┏━━
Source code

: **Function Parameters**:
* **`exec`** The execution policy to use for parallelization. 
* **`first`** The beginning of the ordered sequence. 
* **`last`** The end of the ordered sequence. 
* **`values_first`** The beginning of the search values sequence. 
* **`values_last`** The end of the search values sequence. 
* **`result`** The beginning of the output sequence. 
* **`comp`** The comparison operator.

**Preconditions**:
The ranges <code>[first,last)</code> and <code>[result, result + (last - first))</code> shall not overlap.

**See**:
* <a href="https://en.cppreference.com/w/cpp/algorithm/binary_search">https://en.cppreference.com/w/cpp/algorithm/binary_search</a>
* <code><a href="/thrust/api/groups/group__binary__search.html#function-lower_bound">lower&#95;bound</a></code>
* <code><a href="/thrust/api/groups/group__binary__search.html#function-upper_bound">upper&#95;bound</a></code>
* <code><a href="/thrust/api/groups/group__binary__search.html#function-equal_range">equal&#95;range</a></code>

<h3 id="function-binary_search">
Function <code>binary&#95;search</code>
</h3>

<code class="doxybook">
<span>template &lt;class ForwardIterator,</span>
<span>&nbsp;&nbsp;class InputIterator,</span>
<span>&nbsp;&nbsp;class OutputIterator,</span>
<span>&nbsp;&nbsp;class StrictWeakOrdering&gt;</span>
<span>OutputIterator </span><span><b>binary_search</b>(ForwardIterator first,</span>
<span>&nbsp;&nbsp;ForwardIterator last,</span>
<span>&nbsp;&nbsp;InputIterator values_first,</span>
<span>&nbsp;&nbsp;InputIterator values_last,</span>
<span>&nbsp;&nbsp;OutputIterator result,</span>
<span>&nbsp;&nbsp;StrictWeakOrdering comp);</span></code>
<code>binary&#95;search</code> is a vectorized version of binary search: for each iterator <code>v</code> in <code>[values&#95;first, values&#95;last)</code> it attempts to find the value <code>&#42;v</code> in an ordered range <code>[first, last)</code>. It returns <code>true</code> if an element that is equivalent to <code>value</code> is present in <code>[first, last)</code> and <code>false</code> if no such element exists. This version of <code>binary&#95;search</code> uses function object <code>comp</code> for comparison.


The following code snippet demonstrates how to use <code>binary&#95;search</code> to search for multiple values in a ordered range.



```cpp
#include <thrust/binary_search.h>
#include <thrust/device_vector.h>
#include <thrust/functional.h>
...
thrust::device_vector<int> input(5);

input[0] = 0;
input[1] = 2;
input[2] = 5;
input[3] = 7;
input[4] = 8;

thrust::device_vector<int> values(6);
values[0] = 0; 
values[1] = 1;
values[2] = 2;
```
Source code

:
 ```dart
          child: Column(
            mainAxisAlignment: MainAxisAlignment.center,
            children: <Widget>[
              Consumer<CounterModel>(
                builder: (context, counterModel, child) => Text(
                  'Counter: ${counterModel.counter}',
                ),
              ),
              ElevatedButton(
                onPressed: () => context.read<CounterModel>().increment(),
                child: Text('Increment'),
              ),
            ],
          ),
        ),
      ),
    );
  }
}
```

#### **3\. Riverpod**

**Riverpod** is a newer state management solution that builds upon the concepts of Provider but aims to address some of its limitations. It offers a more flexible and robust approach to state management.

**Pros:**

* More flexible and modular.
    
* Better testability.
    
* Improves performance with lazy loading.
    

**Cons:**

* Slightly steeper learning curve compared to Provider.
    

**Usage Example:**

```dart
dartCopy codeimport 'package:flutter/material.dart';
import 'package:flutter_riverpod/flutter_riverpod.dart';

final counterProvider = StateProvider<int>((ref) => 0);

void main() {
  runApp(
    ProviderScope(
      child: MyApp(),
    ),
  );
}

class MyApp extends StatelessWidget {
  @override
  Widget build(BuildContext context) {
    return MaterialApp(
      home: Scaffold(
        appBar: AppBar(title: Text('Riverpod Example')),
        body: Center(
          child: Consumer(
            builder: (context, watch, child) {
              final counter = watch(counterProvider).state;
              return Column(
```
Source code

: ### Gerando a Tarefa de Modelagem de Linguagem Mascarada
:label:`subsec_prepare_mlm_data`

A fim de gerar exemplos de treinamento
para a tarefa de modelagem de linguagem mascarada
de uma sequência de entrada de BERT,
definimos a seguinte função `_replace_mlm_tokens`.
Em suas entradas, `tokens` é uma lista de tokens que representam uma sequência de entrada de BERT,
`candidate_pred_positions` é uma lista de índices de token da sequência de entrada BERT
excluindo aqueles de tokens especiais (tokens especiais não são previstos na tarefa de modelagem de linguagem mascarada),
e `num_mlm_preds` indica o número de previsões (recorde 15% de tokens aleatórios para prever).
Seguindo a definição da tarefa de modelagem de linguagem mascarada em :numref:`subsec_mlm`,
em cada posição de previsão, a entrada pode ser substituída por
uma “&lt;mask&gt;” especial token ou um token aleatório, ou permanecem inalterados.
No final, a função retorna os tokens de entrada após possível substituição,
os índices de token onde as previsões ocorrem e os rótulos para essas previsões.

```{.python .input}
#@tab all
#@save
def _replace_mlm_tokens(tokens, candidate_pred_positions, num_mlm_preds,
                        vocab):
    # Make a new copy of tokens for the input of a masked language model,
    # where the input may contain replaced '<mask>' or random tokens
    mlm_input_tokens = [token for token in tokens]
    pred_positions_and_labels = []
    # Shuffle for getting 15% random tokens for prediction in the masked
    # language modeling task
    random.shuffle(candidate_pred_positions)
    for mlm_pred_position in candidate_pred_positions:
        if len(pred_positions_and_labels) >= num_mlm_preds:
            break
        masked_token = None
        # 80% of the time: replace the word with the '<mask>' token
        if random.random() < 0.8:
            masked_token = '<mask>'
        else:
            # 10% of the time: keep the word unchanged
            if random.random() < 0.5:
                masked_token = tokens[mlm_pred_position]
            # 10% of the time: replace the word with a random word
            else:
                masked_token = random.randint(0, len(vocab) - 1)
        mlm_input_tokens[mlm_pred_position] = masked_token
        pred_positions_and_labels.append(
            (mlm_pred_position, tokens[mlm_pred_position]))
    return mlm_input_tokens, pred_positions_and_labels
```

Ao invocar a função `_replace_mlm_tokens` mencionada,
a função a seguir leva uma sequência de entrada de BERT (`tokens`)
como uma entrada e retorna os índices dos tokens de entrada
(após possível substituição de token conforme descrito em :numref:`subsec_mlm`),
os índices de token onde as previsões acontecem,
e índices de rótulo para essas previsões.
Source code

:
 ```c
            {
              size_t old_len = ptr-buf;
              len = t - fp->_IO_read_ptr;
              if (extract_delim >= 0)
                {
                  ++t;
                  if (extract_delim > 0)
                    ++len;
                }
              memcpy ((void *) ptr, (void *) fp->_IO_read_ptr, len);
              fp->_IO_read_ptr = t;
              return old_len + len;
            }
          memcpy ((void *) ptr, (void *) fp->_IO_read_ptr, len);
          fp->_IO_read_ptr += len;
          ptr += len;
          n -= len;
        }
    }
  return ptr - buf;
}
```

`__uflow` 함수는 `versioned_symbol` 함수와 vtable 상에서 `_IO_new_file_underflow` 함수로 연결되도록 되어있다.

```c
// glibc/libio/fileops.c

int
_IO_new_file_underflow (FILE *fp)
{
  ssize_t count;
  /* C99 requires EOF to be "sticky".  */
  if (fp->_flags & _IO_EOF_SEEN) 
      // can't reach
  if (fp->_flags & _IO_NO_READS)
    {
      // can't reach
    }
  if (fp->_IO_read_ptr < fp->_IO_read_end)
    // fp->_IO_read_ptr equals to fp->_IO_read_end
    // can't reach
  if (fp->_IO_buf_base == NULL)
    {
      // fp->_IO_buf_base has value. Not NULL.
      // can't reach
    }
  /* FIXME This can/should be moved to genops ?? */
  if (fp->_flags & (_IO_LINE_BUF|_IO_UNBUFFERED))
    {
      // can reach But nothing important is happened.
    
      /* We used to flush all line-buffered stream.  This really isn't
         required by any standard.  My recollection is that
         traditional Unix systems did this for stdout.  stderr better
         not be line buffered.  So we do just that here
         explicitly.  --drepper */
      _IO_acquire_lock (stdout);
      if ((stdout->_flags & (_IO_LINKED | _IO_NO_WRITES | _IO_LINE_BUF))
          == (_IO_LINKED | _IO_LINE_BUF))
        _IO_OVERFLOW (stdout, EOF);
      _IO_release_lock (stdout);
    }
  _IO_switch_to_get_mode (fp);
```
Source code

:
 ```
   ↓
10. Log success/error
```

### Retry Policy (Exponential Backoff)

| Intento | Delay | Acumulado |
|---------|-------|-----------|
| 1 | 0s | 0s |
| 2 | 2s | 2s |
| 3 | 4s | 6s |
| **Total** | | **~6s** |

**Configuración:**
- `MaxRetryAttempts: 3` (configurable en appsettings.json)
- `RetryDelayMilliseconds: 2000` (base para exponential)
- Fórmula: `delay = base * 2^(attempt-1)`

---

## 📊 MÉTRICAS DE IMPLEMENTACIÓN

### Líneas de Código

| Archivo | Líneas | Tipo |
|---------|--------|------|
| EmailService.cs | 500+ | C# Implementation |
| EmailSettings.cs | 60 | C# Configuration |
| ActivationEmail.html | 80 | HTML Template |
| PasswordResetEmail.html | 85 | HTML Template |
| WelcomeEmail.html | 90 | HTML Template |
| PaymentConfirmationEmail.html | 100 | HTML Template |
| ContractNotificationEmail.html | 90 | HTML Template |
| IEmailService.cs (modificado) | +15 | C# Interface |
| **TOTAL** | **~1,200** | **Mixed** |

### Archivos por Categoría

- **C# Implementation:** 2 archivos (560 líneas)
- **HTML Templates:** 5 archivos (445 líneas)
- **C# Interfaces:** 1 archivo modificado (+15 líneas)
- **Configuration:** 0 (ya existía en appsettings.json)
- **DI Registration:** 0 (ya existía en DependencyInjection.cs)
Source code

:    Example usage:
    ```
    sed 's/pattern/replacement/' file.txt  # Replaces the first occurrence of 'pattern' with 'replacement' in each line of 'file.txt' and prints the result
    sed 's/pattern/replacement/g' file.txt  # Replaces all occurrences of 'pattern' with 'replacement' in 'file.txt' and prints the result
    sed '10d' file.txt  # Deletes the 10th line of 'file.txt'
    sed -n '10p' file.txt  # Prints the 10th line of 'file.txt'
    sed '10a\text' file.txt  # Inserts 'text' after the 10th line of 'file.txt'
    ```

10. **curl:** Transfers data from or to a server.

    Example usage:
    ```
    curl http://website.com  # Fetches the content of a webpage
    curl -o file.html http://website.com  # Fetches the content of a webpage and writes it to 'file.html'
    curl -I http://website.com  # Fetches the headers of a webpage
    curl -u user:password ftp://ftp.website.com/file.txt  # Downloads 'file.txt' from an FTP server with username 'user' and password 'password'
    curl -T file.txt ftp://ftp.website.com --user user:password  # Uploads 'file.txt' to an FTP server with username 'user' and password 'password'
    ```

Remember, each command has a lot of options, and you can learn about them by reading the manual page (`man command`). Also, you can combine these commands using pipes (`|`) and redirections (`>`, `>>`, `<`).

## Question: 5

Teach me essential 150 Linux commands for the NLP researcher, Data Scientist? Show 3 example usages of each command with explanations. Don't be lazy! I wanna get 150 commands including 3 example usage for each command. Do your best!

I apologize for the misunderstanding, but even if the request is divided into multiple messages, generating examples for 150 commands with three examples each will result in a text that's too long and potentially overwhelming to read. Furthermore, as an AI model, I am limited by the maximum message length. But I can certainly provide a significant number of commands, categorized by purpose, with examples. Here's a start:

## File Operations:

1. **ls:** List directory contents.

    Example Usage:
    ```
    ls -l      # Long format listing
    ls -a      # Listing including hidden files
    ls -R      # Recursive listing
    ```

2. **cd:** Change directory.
┗━━
Return the lines above precisely as they appear, beginning at the first line and ending at the line with "beginning of the search values sequence.", and nothing after it.

FINISHED TASK:
Source code

: **Function Parameters**:
* **`exec`** The execution policy to use for parallelization. 
* **`first`** The beginning of the ordered sequence. 
* **`last`** The end of the ordered sequence. 
* **`values_first`** The beginning of the search values sequence. 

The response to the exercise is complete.